1928 yılının Eylül ayında, Londra’daki St. Mary Hastanesi’nde Dr. Alexander Fleming tarafından bulundu. Fleming, bir ay önce tatile çıkarken, laboratuvannın güneş görmeyen bir köşesine bazı kültürler yerleştirmişti. D.M. Pryce’la birlikte, bunların antiseptik özelliklerini araştırıyordu.
Tatil sonrası yaptığı incelemelerde, bu kültürlerden birinin farklı bir özellik gösterdiğini fark etti. Bunun üzerine yoğun bir çalışmaya başladı. Sonunda 13 Şubat 1929 günü, Tıbbi Araştırmalar Kulübü’nde, penisilini bulduğunu açıkladı.
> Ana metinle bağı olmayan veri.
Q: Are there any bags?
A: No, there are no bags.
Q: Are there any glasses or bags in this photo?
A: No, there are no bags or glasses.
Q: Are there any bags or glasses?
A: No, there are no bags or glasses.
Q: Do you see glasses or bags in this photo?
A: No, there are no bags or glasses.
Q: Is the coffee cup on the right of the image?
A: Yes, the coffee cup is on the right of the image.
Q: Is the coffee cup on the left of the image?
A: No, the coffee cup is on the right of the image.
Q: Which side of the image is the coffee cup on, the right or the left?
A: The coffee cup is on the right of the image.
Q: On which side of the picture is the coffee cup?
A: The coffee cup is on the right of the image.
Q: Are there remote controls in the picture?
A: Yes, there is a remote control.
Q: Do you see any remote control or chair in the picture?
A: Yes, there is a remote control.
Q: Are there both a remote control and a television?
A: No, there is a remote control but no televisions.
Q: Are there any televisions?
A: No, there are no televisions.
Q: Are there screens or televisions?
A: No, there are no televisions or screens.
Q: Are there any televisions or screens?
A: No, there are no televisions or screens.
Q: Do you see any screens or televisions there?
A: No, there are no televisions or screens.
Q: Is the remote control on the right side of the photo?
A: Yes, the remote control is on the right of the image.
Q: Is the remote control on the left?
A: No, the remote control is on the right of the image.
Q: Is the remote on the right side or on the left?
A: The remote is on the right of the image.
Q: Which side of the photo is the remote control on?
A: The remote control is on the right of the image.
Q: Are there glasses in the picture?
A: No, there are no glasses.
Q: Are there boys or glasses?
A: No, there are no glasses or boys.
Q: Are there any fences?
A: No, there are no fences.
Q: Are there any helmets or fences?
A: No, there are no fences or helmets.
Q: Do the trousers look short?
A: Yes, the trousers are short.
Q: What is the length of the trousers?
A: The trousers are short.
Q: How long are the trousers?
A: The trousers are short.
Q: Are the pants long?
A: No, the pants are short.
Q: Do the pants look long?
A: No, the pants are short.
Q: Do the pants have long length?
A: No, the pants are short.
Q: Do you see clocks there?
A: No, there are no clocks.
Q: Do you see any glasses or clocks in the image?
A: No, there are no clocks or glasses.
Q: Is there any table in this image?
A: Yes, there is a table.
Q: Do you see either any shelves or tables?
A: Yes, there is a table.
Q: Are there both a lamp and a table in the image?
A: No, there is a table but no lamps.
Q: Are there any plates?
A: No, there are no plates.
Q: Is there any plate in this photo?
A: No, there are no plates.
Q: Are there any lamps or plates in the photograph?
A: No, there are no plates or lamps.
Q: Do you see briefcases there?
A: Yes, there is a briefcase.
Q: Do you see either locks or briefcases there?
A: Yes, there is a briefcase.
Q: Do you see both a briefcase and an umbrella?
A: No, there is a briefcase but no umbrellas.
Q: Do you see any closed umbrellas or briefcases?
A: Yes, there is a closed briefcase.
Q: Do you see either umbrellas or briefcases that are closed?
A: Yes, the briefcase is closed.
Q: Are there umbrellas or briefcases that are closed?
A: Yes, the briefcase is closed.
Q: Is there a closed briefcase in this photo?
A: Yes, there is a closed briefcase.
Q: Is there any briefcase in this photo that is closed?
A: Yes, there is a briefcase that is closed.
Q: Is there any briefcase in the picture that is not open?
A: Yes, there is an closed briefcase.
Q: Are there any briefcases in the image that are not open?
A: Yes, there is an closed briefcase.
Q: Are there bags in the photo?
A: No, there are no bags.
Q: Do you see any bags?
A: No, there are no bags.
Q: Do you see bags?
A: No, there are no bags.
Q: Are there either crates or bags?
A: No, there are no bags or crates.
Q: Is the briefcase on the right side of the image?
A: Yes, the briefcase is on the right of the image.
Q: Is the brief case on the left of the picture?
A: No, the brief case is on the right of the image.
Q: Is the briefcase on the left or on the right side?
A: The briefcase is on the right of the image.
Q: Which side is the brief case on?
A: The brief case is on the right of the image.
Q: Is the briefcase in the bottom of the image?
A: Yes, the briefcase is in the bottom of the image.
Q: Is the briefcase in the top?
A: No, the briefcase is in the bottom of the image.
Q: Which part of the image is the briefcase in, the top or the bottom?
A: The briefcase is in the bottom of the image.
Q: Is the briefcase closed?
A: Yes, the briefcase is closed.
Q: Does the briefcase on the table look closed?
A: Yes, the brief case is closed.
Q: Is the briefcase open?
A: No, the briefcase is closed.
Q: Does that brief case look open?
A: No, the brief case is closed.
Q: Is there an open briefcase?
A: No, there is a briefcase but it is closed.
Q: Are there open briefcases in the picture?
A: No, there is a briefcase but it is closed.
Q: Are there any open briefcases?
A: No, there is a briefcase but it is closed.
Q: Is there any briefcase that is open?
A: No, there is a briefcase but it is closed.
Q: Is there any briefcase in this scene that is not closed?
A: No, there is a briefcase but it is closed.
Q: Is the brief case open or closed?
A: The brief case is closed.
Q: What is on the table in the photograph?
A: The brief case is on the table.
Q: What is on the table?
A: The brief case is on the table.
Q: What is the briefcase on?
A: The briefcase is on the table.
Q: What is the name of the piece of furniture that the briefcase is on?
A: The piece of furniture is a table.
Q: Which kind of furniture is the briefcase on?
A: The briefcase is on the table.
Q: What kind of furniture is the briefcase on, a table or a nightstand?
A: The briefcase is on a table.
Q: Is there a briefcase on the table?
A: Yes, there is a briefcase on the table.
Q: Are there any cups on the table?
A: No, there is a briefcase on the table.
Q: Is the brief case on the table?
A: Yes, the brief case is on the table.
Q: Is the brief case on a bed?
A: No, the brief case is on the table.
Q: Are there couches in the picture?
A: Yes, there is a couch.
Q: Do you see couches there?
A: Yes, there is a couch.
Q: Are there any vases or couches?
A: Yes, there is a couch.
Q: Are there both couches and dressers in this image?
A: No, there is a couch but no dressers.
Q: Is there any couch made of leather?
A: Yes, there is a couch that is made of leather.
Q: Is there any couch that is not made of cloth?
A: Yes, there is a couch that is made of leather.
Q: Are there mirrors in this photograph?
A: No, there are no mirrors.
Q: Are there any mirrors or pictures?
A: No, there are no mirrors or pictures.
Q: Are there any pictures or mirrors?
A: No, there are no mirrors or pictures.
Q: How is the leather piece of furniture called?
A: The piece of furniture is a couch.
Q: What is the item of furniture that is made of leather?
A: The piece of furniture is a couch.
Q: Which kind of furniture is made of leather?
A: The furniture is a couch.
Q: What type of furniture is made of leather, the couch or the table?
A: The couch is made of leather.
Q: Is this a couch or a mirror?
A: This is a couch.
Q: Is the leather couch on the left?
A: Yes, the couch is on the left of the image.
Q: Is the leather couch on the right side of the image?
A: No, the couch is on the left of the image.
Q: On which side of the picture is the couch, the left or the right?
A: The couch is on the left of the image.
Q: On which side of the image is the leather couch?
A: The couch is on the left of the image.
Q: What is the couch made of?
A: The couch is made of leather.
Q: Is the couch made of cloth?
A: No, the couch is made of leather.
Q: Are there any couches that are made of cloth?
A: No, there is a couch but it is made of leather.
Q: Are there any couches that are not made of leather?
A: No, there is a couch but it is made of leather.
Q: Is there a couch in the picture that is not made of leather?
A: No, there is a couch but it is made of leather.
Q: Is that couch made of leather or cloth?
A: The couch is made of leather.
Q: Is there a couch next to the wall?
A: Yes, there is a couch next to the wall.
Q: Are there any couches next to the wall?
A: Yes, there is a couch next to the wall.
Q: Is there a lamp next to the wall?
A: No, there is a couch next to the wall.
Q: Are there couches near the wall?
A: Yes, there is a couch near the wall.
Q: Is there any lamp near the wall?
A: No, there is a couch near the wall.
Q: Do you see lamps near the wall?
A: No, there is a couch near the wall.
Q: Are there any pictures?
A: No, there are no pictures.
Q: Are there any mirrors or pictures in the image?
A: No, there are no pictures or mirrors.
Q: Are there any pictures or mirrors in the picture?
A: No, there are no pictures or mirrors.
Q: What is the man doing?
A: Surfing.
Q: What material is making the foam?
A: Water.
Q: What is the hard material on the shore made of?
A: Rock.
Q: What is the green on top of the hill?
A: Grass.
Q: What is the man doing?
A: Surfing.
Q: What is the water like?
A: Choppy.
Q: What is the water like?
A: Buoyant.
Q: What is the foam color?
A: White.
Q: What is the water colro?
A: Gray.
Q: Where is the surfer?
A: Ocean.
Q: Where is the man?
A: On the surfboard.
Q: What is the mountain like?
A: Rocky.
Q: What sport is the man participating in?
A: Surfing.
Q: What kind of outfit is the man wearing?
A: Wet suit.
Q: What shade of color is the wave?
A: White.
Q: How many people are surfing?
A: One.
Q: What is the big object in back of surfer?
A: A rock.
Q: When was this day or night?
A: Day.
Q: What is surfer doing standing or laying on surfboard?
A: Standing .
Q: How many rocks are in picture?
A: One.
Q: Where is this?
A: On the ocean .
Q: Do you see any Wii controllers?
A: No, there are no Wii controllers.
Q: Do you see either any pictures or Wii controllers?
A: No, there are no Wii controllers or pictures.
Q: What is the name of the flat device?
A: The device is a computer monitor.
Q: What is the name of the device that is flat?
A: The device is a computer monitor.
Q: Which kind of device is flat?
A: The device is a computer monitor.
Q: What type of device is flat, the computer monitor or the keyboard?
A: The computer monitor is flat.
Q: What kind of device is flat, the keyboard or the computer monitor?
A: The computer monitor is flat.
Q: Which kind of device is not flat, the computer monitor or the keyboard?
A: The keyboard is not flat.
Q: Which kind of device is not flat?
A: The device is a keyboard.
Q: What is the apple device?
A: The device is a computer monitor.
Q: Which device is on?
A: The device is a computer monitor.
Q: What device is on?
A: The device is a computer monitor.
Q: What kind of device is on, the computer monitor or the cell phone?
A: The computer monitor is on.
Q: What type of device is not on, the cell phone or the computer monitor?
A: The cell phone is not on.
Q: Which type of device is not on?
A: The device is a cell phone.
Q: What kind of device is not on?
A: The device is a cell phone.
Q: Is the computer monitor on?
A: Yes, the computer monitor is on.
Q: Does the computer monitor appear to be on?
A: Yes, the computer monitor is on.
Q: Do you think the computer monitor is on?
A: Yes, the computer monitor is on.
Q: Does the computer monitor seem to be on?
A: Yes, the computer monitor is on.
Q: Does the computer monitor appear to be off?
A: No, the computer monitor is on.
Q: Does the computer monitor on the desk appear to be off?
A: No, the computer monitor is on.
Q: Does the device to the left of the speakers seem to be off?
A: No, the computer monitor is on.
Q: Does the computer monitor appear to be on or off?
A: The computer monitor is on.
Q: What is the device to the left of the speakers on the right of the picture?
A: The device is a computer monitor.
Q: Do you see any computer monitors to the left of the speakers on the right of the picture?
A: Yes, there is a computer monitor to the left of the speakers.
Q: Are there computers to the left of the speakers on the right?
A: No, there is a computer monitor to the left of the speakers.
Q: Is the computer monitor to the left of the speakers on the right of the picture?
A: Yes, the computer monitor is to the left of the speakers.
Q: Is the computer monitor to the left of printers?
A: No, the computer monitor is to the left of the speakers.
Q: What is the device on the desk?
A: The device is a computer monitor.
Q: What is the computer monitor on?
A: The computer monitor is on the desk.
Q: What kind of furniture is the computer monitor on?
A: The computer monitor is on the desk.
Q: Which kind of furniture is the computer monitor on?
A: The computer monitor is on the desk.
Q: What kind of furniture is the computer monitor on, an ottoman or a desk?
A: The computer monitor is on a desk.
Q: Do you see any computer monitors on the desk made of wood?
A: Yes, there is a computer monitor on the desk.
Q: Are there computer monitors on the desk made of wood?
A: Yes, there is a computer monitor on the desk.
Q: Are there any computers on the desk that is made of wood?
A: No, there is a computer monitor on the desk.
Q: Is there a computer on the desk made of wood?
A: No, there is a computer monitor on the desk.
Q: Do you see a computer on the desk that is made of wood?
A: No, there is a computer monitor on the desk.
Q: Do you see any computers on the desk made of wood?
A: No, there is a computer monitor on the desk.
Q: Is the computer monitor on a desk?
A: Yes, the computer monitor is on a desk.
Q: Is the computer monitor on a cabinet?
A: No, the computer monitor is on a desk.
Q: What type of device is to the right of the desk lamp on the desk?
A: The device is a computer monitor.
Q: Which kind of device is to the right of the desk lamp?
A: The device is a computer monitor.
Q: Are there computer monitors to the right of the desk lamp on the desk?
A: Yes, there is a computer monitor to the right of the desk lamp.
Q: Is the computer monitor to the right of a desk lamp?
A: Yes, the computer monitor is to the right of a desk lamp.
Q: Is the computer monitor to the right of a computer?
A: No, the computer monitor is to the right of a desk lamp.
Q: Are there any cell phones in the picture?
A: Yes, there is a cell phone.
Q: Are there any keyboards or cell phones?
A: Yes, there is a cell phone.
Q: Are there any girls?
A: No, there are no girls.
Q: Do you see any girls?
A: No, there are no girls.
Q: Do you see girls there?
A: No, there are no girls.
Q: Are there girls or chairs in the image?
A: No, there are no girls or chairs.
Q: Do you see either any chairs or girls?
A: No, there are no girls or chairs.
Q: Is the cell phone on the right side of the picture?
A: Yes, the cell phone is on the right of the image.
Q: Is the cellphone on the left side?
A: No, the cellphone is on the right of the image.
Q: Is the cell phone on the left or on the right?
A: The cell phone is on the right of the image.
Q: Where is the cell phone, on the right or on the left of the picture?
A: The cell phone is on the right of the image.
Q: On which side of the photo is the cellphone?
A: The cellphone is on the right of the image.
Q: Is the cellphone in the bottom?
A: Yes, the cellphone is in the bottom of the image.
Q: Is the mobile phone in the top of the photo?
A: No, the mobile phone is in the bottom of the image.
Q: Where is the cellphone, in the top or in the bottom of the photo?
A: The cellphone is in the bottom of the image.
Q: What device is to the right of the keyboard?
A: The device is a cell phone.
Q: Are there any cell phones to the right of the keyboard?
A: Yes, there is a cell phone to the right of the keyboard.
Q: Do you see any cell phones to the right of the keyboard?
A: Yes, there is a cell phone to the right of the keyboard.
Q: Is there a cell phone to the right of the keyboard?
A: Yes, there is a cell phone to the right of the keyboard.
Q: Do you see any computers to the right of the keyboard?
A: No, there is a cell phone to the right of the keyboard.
Penisilinin ilk klinik uygulaması St. Mary’s Hastanesi’nde, 9 Ocak 1929 günü yapıldı. Fleming, asistanlarından Stuart Craddock’un sinüs iltihabını penisilinle iyileştirdi ve “steplokok” türü mikropları yok ederek tedavide başarı sağladı. İlacın çok daha etkin bir kullanımı, 1931 yılında Sheffield’da gerçekleştirildi. Dr. C.G. Paine iki çocuk hastada doğuştan gelen “gonokokal oftalmitis” denilen görme bozukluğu ile, bir erişkin hastada “pnomokokal enfeksiyon” sonucu oluşan göz hastalığını penisilinle iyileştirdi. Erişkin hastanın sağ gözüne düşme sonucu bir taş parçası çarpmış ve küçük bir taş parçası gözbebeğinin arkasına girerek hasara neden olmuştu. Enfeksiyon, penisilinle temizlendi ve göz, taşı çıkartmak için ameliyat edilebilir hale geldi. Hasta, kısa zamanda yeniden normal görme yeteneğine kavuştu.
Bu ilk başarılı penisilin tedavileri, yerel girişimler olarak kaldı ve penisilinin önemli bir “kemoterapi” unsuru olarak kabul edilmesi çok zaman aldı.
Arıtılmış ilk penisilin Sir William Dunn Patoloji Okulu’nda, 1940 yazında, Profesör Howard Florey ve Yahudi asıllı Alman Profesör Ernest Chain tarafından elde edildi. Prof. Florey, ortak çalışmalarının sonucunu, “Kemoterapik tedavi aracı olarak penisilin” başlıklı bir makalesiyle dünyaya duyurdu. Bu makale, 24 Ağustos 1940 günü, Lancet’te yayınlandı.
Arıtılmış ilk penisilinin ilk tedavide kullanılması 12 Şubat 1941 günü, Oxford’da Radcliffe Hastanesi’nde gerçekleşti. Bir polis memuru olan hasta, ağız kenarındaki yara sonucu, kan zehirlenmesine yakalanmıştı. 24 saat içinde hastaya 800 miligram penisilin verildi ve durumunda büyük bir düzelme gözlendi. Ancak 5 gün içinde, Profesör Florey’in ekibi, o dönemde, dünyada bulunan tüm arıtılmış penisilini tüketti ve hasta 15 Mart günü öldü. Kesin bir başarıyla sonuçlanan ilk penisilin tedavisi, yine Redcliffe Hastanesi’nde, 3 Mayıs 1941 günü başlatıldı. Büyük bir şirpençe çıban yarasıyla hastaneye getirilen hastaya, damardan penisilin verildi. 4 gün sonra, yaranın iyileşmeye yüz tuttuğu görüldü. 15 Mayıs günü, hasta, sağlığına tamamen kavuşmuş olarak hastaneden taburcu edildi. Geniş ölçüde penisilin üretmek üzere ilk tesis de Oxford’daki Sir William Dunn Patoloji Okulu’nda, 1941 yılının yazında, Prof. Chain’in yönetiminde faaliyete geçti. Penisilini de ürettiği ilaçlar arasına alan ilk eczacılık kuruluşu ise, Bromyey’deki Kemball and Bishop Co. şirketi oldu. Şirket, ürettiği 10 galonluk ilk 20 bidon penisilini, ücretsiz olarak 11 Eylül 1942 günü Patoloji Okulu’na armağan etti. Sir Alexander Fleming, Sir Howard Florey ve Dr. E.B. Chain, penisilinle ilgili çalışmalarından ötürü, 1945 yılının ekim ayında Nobel Ödülü’nü ortaklaşa paylaştılar.